Cronaca

Omicidio Martina Carbonaro: oggi l’udienza di convalida, atroce sospetto sulla sua morte

È fissata per oggi, venerdì 30 maggio, l’udienza di convalida del fermo di Alessio Tucci, il giovane che ha confessato l’efferato femminicidio della sua ex fidanzata Martina Carbonaro ad Afragola. Il diciannovenne dovrà rispondere di omicidio pluriaggravato e occultamento di cadavere. Durante l’udienza, avrà l’opportunità di fornire la sua versione degli eventi, anche alla luce delle inquietanti novità emerse nelle ultime ore.

La ricostruzione dei carabinieri rivela che la quattordicenne Martina è stata brutalmente uccisa la sera del 26 maggio in un casolare abbandonato, un luogo che in passato aveva condiviso con il suo carnefice. Colpita ripetutamente con una pietra al viso e alla testa, la giovane è stata poi barbaramente sepolta tra i rifiuti. Un atroce sospetto si fa strada tra gli inquirenti: Martina potrebbe essere stata ancora viva nel momento in cui Alessio ha tentato di nascondere il corpo. Pochi dubbi, invece, sul suo tentativo di depistare le indagini, partecipando persino alle ricerche della ragazza che tutti credevano scomparsa. Il padre di Alessio, Domenico Tucci, ha espresso il suo dolore e le sue scuse: “Chiedo scusa a tutti, è un bravo ragazzo. Pagherà ma non lo abbandono”.

L’autopsia sul corpo di Martina è stata fissata, con ogni probabilità, per il 3 giugno e fornirà risposte cruciali. Il primo esame del medico legale ha confermato la violenza dell’aggressione, con ripetuti colpi al viso e alla testa inferti con una pietra, come ammesso dallo stesso Alessio. Il medico ha parlato di una copiosa perdita di sangue e di un’agonia. Il terribile dubbio che Martina fosse ancora viva quando il suo corpo è stato gettato sotto un vecchio armadio, con il cuore che forse batteva ancora debolmente, potrà essere chiarito solo dall’esame autoptico. Intanto, il padre di Martina, Marcello Carbonaro, ha raccontato il suo agghiacciante incontro con l’assassino: “Lui ci ha aiutato con le ricerche.
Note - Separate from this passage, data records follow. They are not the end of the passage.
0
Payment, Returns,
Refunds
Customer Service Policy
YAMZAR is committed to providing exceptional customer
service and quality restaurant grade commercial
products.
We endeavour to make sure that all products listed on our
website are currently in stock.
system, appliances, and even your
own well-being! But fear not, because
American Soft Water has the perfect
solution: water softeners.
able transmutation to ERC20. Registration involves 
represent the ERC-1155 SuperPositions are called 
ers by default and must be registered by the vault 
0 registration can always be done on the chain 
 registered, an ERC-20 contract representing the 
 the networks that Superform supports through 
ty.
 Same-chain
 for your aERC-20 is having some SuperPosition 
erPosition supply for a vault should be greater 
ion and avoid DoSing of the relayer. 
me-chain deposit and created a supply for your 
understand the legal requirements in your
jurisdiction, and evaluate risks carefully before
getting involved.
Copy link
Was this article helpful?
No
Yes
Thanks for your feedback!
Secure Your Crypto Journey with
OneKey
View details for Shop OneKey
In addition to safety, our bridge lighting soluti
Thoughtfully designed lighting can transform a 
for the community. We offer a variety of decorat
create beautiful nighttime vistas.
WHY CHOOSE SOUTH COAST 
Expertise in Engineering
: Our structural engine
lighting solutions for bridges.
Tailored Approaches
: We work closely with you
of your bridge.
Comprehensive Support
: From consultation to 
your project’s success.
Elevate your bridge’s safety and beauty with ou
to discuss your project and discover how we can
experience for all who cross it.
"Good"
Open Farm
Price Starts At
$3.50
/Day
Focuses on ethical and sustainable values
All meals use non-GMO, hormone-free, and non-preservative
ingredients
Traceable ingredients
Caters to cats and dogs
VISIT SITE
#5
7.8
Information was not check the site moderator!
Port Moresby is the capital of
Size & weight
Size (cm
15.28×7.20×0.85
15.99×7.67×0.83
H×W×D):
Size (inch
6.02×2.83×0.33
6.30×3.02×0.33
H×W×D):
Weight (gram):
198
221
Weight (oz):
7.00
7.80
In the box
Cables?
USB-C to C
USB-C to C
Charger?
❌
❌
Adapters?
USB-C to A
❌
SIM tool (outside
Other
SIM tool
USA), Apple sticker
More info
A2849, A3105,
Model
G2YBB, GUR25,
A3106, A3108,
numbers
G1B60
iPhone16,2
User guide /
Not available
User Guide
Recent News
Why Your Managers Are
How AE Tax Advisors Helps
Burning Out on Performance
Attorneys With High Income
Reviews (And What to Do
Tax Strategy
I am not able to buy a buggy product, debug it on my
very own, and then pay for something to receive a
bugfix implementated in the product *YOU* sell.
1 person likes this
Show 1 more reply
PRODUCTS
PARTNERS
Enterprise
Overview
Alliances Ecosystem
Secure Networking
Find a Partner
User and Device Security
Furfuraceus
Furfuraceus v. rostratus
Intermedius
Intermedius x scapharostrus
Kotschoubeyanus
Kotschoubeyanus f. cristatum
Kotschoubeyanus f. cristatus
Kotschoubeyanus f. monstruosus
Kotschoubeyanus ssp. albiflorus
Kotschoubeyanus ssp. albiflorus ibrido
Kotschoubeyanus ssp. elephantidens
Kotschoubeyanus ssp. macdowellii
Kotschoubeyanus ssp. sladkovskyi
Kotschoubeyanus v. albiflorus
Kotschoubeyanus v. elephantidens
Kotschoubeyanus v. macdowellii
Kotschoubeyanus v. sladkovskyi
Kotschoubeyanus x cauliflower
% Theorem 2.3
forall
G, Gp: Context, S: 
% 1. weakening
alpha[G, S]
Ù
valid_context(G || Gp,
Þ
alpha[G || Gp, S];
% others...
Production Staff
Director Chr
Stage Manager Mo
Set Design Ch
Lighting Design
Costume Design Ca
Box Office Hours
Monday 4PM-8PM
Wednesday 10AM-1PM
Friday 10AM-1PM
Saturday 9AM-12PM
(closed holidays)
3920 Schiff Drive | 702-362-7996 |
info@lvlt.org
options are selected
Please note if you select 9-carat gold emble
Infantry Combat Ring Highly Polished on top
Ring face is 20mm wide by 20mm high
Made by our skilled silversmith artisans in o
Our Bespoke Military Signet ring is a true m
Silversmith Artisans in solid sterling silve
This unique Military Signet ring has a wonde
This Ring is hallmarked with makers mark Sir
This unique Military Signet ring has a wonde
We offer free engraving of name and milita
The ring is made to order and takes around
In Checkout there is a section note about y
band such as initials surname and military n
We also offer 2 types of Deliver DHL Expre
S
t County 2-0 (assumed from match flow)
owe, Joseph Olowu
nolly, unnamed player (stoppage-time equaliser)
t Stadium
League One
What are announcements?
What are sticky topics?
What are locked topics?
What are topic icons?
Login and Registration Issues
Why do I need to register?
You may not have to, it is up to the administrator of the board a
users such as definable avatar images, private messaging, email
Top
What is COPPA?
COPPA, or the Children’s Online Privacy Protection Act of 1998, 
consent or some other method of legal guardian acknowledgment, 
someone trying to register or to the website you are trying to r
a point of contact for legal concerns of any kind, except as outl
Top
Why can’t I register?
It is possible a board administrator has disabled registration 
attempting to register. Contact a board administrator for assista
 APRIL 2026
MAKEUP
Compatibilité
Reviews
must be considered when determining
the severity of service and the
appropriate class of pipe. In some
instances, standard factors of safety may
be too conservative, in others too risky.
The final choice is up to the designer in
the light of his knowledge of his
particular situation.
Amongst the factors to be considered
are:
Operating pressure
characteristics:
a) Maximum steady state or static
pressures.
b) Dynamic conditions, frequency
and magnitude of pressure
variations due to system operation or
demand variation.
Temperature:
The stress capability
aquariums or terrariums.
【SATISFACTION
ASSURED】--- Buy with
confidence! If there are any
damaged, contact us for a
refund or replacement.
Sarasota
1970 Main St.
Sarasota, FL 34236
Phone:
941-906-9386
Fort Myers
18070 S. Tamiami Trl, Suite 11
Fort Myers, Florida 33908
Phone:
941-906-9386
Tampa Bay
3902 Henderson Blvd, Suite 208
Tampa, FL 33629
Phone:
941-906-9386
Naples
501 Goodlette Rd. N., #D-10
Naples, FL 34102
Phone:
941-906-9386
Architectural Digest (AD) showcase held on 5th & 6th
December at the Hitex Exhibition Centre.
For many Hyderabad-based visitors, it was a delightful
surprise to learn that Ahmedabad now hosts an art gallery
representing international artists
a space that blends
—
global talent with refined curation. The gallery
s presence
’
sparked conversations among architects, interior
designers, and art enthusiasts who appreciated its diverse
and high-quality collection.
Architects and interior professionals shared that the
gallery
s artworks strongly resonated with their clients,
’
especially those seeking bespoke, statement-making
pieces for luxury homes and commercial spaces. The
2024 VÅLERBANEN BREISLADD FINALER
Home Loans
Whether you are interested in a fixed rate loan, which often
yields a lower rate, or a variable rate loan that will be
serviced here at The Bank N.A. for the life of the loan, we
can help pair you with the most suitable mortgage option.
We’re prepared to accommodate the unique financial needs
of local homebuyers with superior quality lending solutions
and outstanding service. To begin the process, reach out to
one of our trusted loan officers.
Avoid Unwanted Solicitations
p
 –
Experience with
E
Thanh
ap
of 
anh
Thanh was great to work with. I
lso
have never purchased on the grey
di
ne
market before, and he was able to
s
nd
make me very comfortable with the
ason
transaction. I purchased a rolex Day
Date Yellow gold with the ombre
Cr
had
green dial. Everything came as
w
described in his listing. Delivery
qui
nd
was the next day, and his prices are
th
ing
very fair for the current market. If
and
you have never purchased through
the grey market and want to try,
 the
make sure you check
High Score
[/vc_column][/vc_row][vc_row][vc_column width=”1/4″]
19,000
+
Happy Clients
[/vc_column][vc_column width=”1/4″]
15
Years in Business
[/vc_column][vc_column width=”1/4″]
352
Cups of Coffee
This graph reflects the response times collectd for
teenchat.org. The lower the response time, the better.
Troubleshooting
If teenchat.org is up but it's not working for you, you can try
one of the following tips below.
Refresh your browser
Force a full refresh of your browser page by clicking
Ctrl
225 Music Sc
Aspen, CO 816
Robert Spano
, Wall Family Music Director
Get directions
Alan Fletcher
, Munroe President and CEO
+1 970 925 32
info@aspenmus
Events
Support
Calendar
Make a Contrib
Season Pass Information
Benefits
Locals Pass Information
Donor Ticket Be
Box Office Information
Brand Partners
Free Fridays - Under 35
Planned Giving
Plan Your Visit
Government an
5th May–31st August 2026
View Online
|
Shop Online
Io avevo l’assassino di mia figlia in macchina e non lo sapevo”. La madre di Martina, che definisce Alessio “il mostro” e invoca l’ergastolo, ha rivelato un inquietante “avvertimento” ricevuto dalla madre di Alessio in passato. Il padre di quest’ultimo ha spiegato che la moglie aveva messo in guardia Martina perché frequentava più ragazzi. La madre di Martina, con un dolore straziante, ha aggiunto: “Lui veniva a fare le ricerche con noi e ora sto metabolizzando che l’arresto è avvenuto a casa mia. Ora che non ho più mia figlia, non so chi mi stia dando questa forza, forse i miei angeli”.